Task statement – The task calls for an exact copy of the records, without any images.

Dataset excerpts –

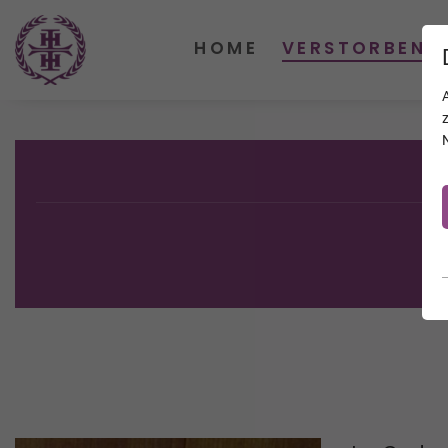
HOME
VERSTORBENE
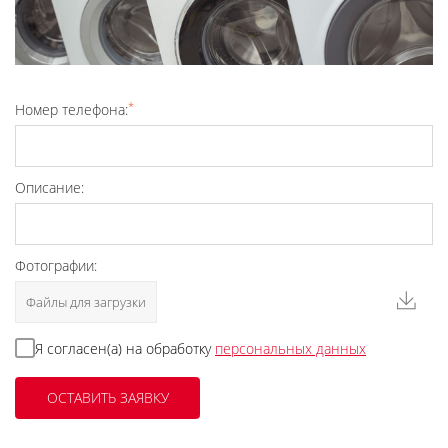
*
Номер телефона:
Описание:
Фотографии:
Файлы для загрузки
Я согласен(а) на обработку
персональных данных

Solution below –
HOME
VERSTORBENE
*
Номер телефона:
Описание:
Фотографии:
Файлы для загрузки
Я согласен(а) на обработку
персональных данных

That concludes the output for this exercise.